++++ Data to examine ++++

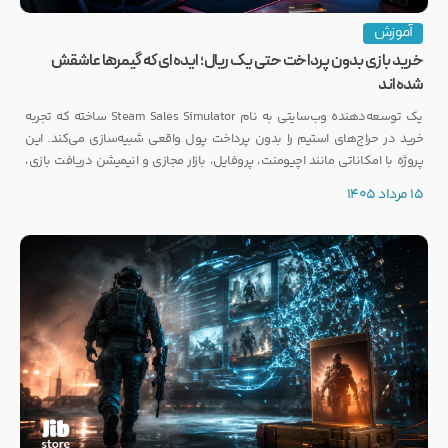
آموزش
خرید بازی بدون پرداخت حتی یک ریال؛ ایده‌ای که گیمرها عاشقش
شده‌اند
یک توسعه‌دهنده وب‌سایتی به نام Steam Sales Simulator ساخته که تجربه
خرید در حراج‌های استیم را بدون پرداخت پول واقعی شبیه‌سازی می‌کند. این
پروژه با امکاناتی مانند اچیومنت، پروفایل، بازار مجازی و انیمیشن دریافت بازی،
توجه بسیاری از گیمرها را به خود جلب کرده است.
15 مرداد 1405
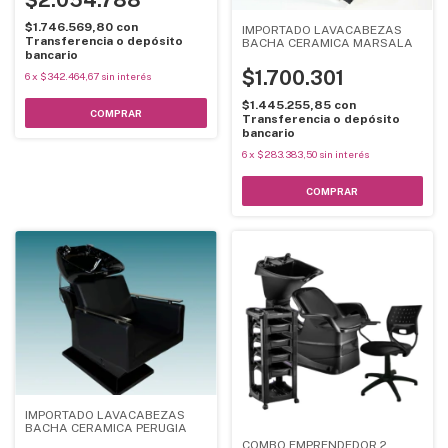
$1.746.569,80
con
IMPORTADO LAVACABEZAS
Transferencia o depósito
BACHA CERAMICA MARSALA
bancario
$1.700.301
6
x
$342.464,67
sin interés
$1.445.255,85
con
Transferencia o depósito
bancario
6
x
$283.383,50
sin interés
IMPORTADO LAVACABEZAS
BACHA CERAMICA PERUGIA
COMBO EMPRENDEDOR 2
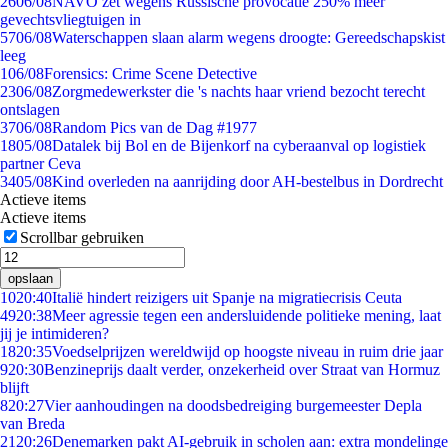
26
06/08
NAVO zet wegens Russische provocatie 250% meer
gevechtsvliegtuigen in
57
06/08
Waterschappen slaan alarm wegens droogte: Gereedschapskist
leeg
1
06/08
Forensics: Crime Scene Detective
23
06/08
Zorgmedewerkster die 's nachts haar vriend bezocht terecht
ontslagen
37
06/08
Random Pics van de Dag #1977
18
05/08
Datalek bij Bol en de Bijenkorf na cyberaanval op logistiek
partner Ceva
34
05/08
Kind overleden na aanrijding door AH-bestelbus in Dordrecht
Actieve items
Actieve items
Scrollbar gebruiken
opslaan
10
20:40
Italië hindert reizigers uit Spanje na migratiecrisis Ceuta
49
20:38
Meer agressie tegen een andersluidende politieke mening, laat
jij je intimideren?
18
20:35
Voedselprijzen wereldwijd op hoogste niveau in ruim drie jaar
9
20:30
Benzineprijs daalt verder, onzekerheid over Straat van Hormuz
blijft
8
20:27
Vier aanhoudingen na doodsbedreiging burgemeester Depla
van Breda
21
20:26
Denemarken pakt AI-gebruik in scholen aan: extra mondelinge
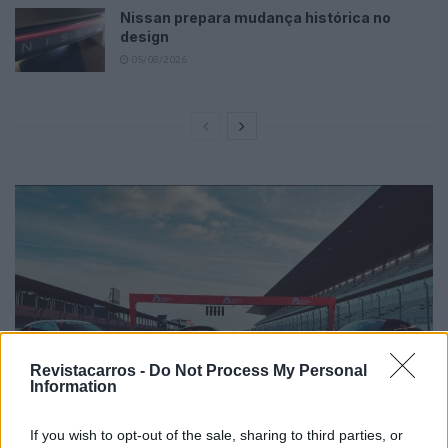
Nissan prepara mudança histórica no
design
05/08/2026
Revistacarros -
Do Not Process My Personal
Information
If you wish to opt-out of the sale, sharing to third parties, or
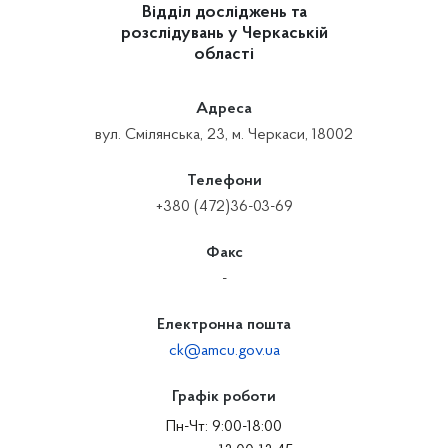
Відділ досліджень та
розслідувань у Черкаській
області
Адреса
вул. Смілянська, 23, м. Черкаси, 18002
Телефони
+380 (472)36-03-69
Факс
-
Електронна пошта
ck@amcu.gov.ua
Графік роботи
Пн-Чт: 9:00-18:00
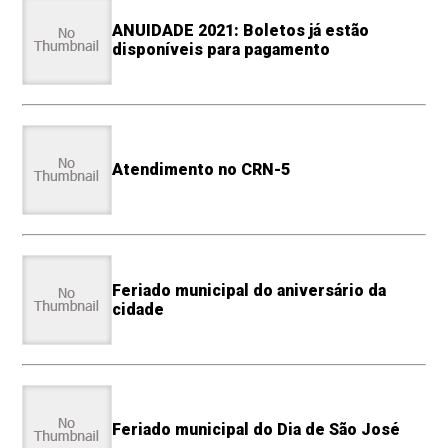
ANUIDADE 2021: Boletos já estão
disponíveis para pagamento
Atendimento no CRN-5
Feriado municipal do aniversário da
cidade
Feriado municipal do Dia de São José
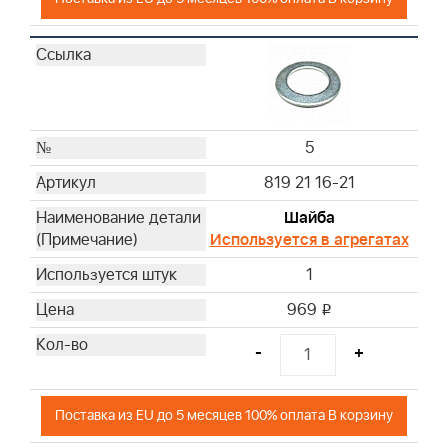
5
819 21 16-21
Шайба
Используется в агрегатах
1
969
i
-
+
Поставка из EU до 5 месяцев 100% оплата В корзину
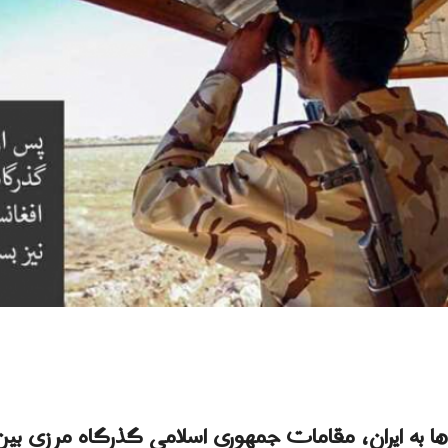
ها به ایران، مقامات جمهوری اسلامی گذرگاه مرزی بین 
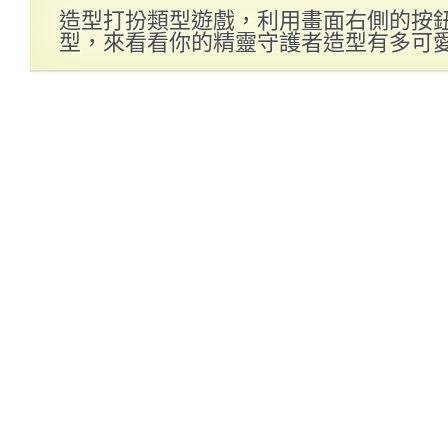
造型打扮類型遊戲，利用畫面右側的按
型，來看看你的精靈守護者造型有多可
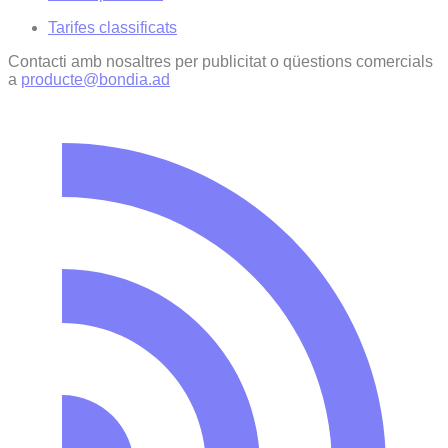
Tarifes classificats
Contacti amb nosaltres per publicitat o qüestions comercials
a
producte@bondia.ad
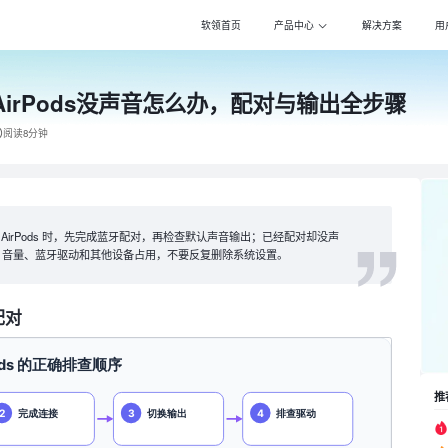
软领首页
产品中心
解决方案
用
接AirPods没声音怎么办，配对与输出全步骤
Windows优化大师
Win
专注清理优化，更智
专注压
阅读8分钟
驱动大师
PDF
百万级驱动库，全面
全能转
DLL系统修复
Pot 
专注解决电脑异常，
万能影
连接 AirPods 时，先完成蓝牙配对，再检查默认声音输出；已经配对却没声
、音量、蓝牙驱动和其他设备占用，不要反复删除系统设置。
打印机驱动修复大师
Cla
全面诊断，智能修复
自动化
配对
电脑维修大师
DS一
专家团队，快速远程
自动化
推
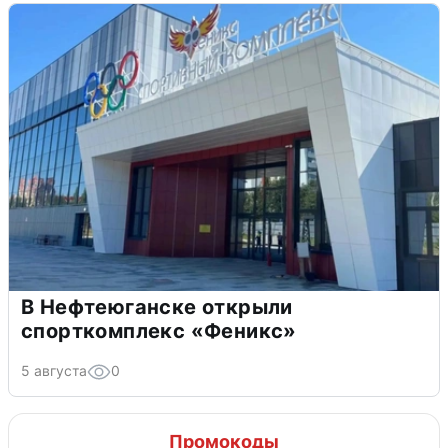
В Нефтеюганске открыли
спорткомплекс «Феникс»
5 августа
0
Промокоды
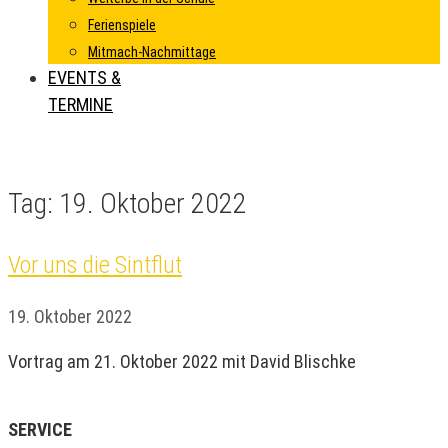
Ferienspiele
Mitmach-Nachmittage
EVENTS &
TERMINE
Tag:
19. Oktober 2022
Vor uns die Sintflut
19. Oktober 2022
Vortrag am 21. Oktober 2022 mit David Blischke
SERVICE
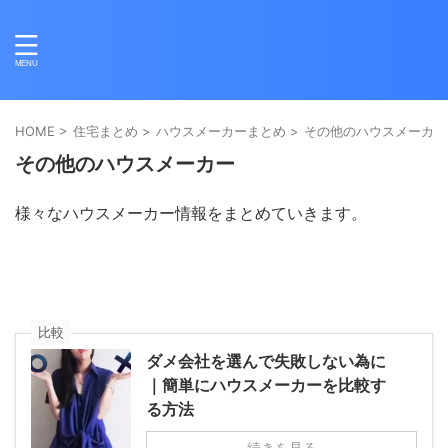
HOME
>
住宅まとめ
>
ハウスメーカーまとめ
>
その他のハウスメーカー
その他のハウスメーカー
様々なハウスメーカー情報をまとめていきます。
比較
ダメ会社を選んで失敗しない為に
｜簡単にハウスメーカーを比較す
る方法
続きを見る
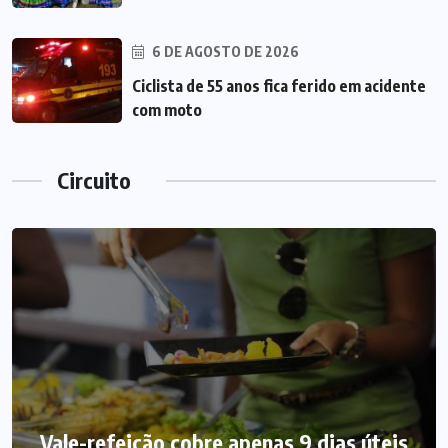
6 DE AGOSTO DE 2026
Ciclista de 55 anos fica ferido em acidente
com moto
Circuito
Vale-refeição cobre apenas 9 dias úteis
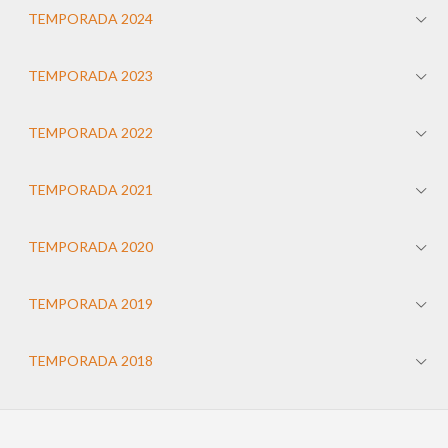
TEMPORADA 2024
TEMPORADA 2023
TEMPORADA 2022
TEMPORADA 2021
TEMPORADA 2020
TEMPORADA 2019
TEMPORADA 2018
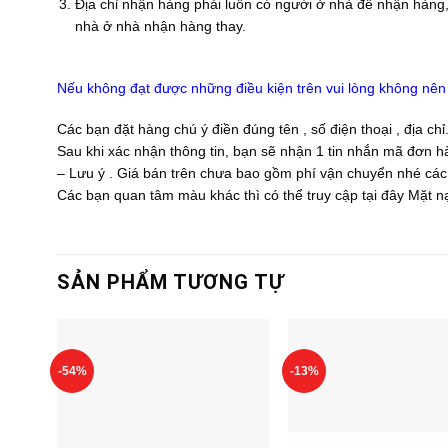
Địa chỉ nhận hàng phải luôn có người ở nhà để nhận hàng, 
nhà ở nhà nhận hàng thay.
Nếu không đạt được những điều kiện trên vui lòng không nên 
Các bạn đặt hàng chú ý điền đúng tên , số điện thoại , địa chỉ
Sau khi xác nhận thông tin, bạn sẽ nhận 1 tin nhắn mã đơn h
– Lưu ý . Giá bán trên chưa bao gồm phí vận chuyển nhé các
Các bạn quan tâm màu khác thì có thể truy cập tại đây
Mặt n
SẢN PHẨM TƯƠNG TỰ
-54%
-13%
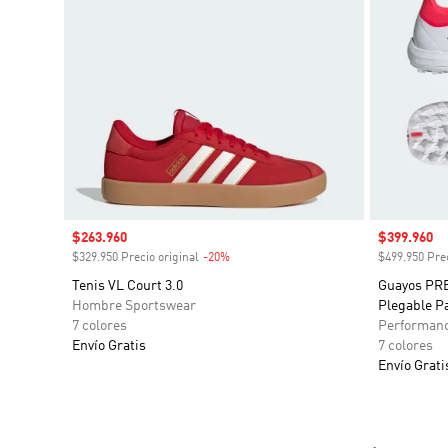
Precio de venta
$263.960
Precio de 
$399.960
$329.950 Precio original
-20%
Descuento
$499.950 Prec
Tenis VL Court 3.0
Guayos PR
Hombre Sportswear
Plegable Pa
7 colores
Performan
Envío Gratis
7 colores
Envío Grati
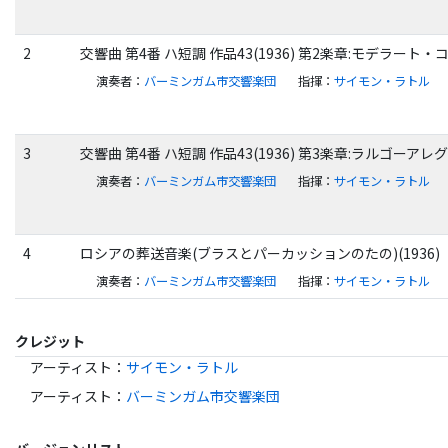
2
交響曲 第4番 ハ短調 作品43(1936) 第2楽章:モデラート
演奏者
：
バーミンガム市交響楽団
指揮
：
サイモン・ラトル
3
交響曲 第4番 ハ短調 作品43(1936) 第3楽章:ラルゴーアレ
演奏者
：
バーミンガム市交響楽団
指揮
：
サイモン・ラトル
4
ロシアの葬送音楽(ブラスとパーカッションのたの)(1936)
演奏者
：
バーミンガム市交響楽団
指揮
：
サイモン・ラトル
クレジット
アーティスト
：
サイモン・ラトル
アーティスト
：
バーミンガム市交響楽団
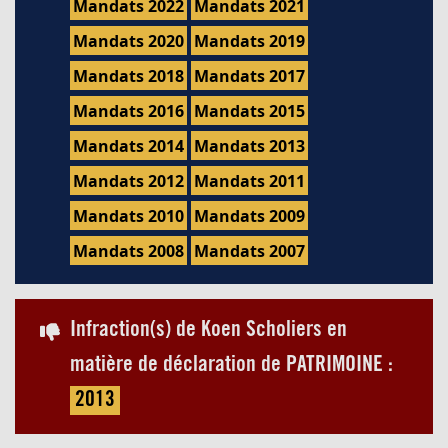
Mandats 2022
Mandats 2021
Mandats 2020
Mandats 2019
Mandats 2018
Mandats 2017
Mandats 2016
Mandats 2015
Mandats 2014
Mandats 2013
Mandats 2012
Mandats 2011
Mandats 2010
Mandats 2009
Mandats 2008
Mandats 2007
Infraction(s) de Koen Scholiers en
matière de déclaration de PATRIMOINE :
2013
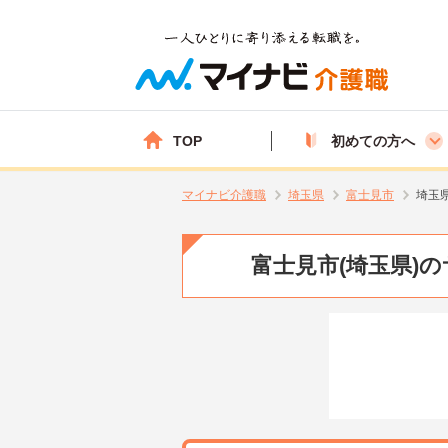
TOP
初めての方へ
マイナビ介護職
埼玉県
富士見市
埼玉
富士見市(埼玉県)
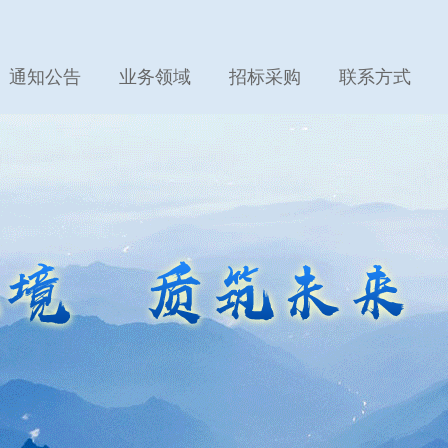
通知公告
业务领域
招标采购
联系方式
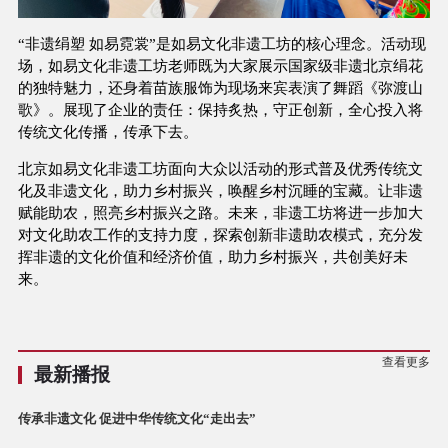
“非遗绢塑 如易霓裳”是如易文化非遗工坊的核心理念。活动现
场，如易文化非遗工坊老师既为大家展示国家级非遗北京绢花
的独特魅力，还身着苗族服饰为现场来宾表演了舞蹈《弥渡山
歌》。展现了企业的责任：
保持炙热，守正创新，全心投入
将
传统文化传播，传承下去。
北京如易文化非遗工坊面向大众以活动的形式普及优秀传统文
化及非遗文化，助力乡村振兴，唤醒乡村沉睡的宝藏。让非遗
赋能助农，照亮乡村振兴之路。未来，
非遗工坊
将进一步加大
对文化助农工作的支持力度，探索创新非遗助农模式，充分发
挥非遗的文化价值和经济价值，助力乡村振兴，共创美好未
来。
查看更多
最新播报
传承非遗文化 促进中华传统文化“走出去”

++++

» **Task item**:
A single number is the answer: the number of lines in the entries that contain "助力乡村振兴".

» **Answer**:
2